Supplied records START

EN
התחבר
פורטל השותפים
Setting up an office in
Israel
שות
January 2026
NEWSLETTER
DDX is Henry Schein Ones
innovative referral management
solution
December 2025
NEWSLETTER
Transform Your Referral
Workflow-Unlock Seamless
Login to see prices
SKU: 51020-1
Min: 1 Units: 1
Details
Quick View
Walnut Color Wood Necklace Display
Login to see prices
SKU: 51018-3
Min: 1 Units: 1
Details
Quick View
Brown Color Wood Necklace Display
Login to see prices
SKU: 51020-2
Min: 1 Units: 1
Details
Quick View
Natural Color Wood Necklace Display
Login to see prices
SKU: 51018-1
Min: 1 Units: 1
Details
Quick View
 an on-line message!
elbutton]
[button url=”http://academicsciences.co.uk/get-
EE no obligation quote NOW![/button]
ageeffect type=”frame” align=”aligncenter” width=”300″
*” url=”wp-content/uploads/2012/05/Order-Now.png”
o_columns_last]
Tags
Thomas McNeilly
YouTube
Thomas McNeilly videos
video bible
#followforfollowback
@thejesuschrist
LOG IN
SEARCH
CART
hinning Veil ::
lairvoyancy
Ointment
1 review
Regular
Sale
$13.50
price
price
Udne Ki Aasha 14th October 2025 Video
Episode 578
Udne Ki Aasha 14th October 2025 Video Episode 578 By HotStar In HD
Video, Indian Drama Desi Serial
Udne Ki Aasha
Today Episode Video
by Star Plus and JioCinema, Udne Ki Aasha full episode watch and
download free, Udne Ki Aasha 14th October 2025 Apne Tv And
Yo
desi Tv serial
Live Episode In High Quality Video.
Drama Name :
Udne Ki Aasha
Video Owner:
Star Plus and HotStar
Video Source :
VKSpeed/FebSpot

Supplied records END
Supplied records START

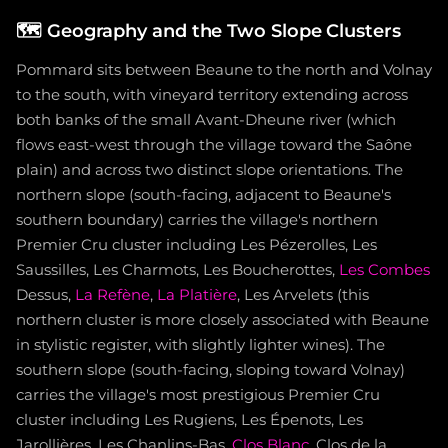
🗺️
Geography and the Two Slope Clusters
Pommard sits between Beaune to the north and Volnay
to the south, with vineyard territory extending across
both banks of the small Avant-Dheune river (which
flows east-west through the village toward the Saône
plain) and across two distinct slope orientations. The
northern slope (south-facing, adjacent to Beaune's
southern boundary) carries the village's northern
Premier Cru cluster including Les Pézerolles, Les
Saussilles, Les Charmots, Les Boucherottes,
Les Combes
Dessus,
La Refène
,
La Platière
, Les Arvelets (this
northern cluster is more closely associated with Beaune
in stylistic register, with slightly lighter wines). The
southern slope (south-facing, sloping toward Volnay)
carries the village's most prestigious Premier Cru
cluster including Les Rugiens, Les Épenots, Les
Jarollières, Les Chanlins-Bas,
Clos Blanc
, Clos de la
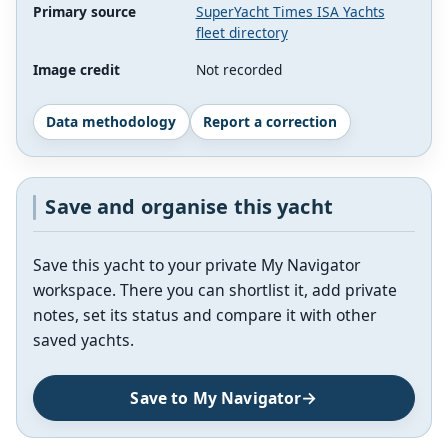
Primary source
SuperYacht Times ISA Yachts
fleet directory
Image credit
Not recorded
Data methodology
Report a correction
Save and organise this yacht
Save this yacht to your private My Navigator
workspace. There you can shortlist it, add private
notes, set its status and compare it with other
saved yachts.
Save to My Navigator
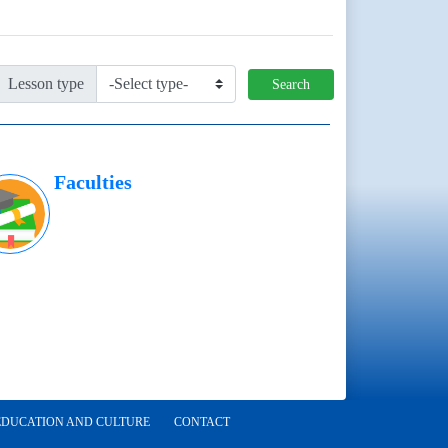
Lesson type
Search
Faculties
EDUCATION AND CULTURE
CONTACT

Supplied records END

*Work instruction:* Find the lines in the records that contain the word "private", then copy every one of them.

*Solved exercise:*
Save this yacht to your private My Navigator
workspace. There you can shortlist it, add private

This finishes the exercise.